By factoring out \(-7xy\)from each term, you reduce the complexity of the expression, leading to a form that is simpler to manipulate and solve.

Polynomial expressions consist of variables and coefficients, connected through operations of addition, subtraction, and multiplication. They often appear in mathematical equations and can be subjected to operations like addition and subtraction. Our expression \(-21xy^2 + 7xy^2 - 49xy\)serves as a clear example of a polynomial.

Understanding polynomial expressions involves recognizing:

• The degree of the polynomial, determined by the highest power of the variable.
• Individual terms, each characterized by a coefficient, a variable part, and an exponent.
• Operations that can be performed, such as combining like terms or factorizations.

Working with polynomial expressions also means being able to manipulate them using algebraic rules, to simplify and solve them efficiently. Such manipulation includes identifying patterns like common factors or using properties like the distributive property for expansion or factorization.

Algebraic factorization is the process of expressing a polynomial as a product of simpler polynomials or factors. By breaking down complex expressions into manageable parts, it enables easier solving and simplification.
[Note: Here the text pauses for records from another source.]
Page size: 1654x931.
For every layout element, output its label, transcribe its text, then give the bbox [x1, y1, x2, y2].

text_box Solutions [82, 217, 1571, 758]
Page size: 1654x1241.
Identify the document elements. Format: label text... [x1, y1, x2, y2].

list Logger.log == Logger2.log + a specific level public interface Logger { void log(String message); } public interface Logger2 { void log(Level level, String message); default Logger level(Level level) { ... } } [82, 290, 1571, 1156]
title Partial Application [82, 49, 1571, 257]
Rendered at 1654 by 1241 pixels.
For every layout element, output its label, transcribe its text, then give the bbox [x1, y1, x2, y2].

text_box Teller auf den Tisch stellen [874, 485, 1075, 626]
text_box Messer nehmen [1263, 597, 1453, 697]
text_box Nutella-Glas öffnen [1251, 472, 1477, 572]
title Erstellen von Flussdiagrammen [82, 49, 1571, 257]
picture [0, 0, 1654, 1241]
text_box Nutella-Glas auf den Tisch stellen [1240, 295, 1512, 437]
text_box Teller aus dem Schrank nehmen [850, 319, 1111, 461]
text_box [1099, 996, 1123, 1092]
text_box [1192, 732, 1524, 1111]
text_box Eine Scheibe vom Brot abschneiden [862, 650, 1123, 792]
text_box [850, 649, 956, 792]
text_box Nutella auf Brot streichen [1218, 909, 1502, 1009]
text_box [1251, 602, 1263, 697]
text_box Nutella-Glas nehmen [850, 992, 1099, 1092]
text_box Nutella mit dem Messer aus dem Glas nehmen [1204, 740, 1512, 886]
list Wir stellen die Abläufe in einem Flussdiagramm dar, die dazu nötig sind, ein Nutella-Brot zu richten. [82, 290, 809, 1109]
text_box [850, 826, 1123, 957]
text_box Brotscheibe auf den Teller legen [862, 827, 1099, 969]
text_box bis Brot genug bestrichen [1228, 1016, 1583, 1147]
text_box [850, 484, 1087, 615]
Our task involved expressing the original polynomial expression using its common factor: \(-7xy(2y + 7)\).

Key points about algebraic factorization include:

• Finding the greatest common factor (GCF) to simplify expressions efficiently.
• Rewriting expressions to their simplest factor form allows for more straightforward computation and understanding.
• It is crucial in solving quadratic equations and expressions, making it easier to find roots or simplify further.

Factorization not only simplifies expressions, but also paves the way for solving more intricate algebraic problems, contributing significantly to understanding algebra at deeper levels.